# Asrock 4CoreDual-VSTA Memory Problems



## Brutalfate (Aug 16, 2007)

Hi there, I recently had to replace my old mobo (Gigabyte Ga-8IPE775), I bought the Asrock 4coredual VSTA.. (t'was cheap and all i needed for my older system..)

However, the RAM I'm using in it, 2x 1GB Kingston DDRII 667 (PC 5300), runs at 533Mhz oposed to 667Mhz.

Any Ideas whats up? Also has anyone else had any experience with this board? 

Oh, and whats the dealio with the Pci-E lane supporting 16x Cards, but only running at 4x? Would that mean the AGP 8x lane would be effectively faster?


All help appreciated... Thanks.


----------



## JrRacinFan (Aug 16, 2007)

Brutalfate said:


> Hi there, I recently had to replace my old mobo (Gigabyte Ga-8IPE775), I bought the Asrock 4coredual VSTA.. (t'was cheap and all i needed for my older system..)
> 
> However, the RAM I'm using in it, 2x 1GB Kingston DDRII 667 (PC 5300), runs at 533Mhz oposed to 667Mhz.
> 
> Any Ideas whats up? Also has anyone else had any experience with this board?



Board only supports up to 533mhz. Meaning you could probably tighten the timings on the ram and get it to perform a little better.



Brutalfate said:


> Oh, and whats the dealio with the Pci-E lane supporting 16x Cards, but only running at 4x? Would that mean the AGP 8x lane would be effectively faster?
> 
> 
> All help appreciated... Thanks.



I would say the 16x@4x bandwith only cuts performance down I would say 5-7%, not really much to justify using an AGP card over PCI-e.

Hope I helped you.


----------



## LiveOrDie (Aug 16, 2007)

yep jrracinfan right it a combo board it only runs DDR 400 and DDR2 533Mhz most combo board only could run the 1st DDR2 that got released


----------



## Brutalfate (Aug 16, 2007)

Ahhh Lame!

I thought the VSTA version could run dual channel DDRII 667...

Thats what the manual is telling me anyway. 

Thanks for your help guys. Appreciated.


----------



## LiveOrDie (Aug 17, 2007)

your board can run DDR2 667 looking at Asrock web site have you tried a bios update try useing cpuz to see what speed its really running at


----------



## francis511 (Aug 17, 2007)

pci-e has more advantages on boards like that.i ran aquamark with same card on asrock dual vsta and gigabyte ga 965p ds3 and difference was marginal.i was going to get a q6600 for my old dual vsta board and then i realised it couldn`t handle the quad cores.now i`m just going to economise with e2160 or celeron 440.


----------



## Brutalfate (Aug 17, 2007)

Just did a Bios update, everything looks all good now..






thanks for all your help.





also.... i was thinking of upgrading my gfx card, so it would be worth getting a Pci-e card? any recomendations?

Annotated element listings

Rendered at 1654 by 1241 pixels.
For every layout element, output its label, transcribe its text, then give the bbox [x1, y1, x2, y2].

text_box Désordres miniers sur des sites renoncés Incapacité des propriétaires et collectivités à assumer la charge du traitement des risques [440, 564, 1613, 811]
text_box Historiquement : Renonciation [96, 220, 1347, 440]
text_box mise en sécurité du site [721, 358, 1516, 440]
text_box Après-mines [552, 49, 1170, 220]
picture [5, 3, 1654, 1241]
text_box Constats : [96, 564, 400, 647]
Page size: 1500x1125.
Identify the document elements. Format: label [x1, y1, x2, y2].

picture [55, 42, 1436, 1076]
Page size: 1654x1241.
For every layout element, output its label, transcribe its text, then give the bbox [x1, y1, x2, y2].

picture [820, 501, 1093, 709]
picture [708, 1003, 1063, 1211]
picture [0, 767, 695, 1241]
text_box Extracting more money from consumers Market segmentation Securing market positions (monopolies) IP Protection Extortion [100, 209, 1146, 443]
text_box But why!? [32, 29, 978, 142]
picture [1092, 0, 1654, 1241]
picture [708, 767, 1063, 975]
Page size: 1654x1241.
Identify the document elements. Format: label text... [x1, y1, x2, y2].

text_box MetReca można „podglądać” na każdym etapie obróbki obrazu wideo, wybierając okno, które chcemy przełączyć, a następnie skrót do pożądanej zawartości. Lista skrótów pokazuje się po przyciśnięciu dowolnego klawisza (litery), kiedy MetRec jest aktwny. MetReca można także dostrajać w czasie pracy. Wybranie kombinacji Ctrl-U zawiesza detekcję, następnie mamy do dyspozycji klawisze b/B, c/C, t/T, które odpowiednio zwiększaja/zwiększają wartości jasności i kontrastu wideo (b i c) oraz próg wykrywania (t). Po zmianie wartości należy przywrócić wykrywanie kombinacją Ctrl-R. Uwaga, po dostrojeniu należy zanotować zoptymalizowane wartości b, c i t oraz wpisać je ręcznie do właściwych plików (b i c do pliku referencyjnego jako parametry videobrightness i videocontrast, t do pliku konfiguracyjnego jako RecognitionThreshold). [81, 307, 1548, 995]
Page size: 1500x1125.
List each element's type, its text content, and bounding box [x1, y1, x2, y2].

[List of tasks]
(A) Rewrite the Asrock memory thread starting at "yep jrracinfan right" and ending at "telling me anyway.", changing "manual" to "guide".
(B) Pick out every line of the records that holds the string "document", matching case exactly.

[Task responses]
(A)
yep jrracinfan right it a combo board it only runs DDR 400 and DDR2 533Mhz most combo board only could run the 1st DDR2 that got released


----------



## Brutalfate (Aug 16, 2007)

Ahhh Lame!

I thought the VSTA version could run dual channel DDRII 667...

Thats what the guide is telling me anyway.

(B)
Identify the document elements. Format: label [x1, y1, x2, y2].
Identify the document elements. Format: label text... [x1, y1, x2, y2].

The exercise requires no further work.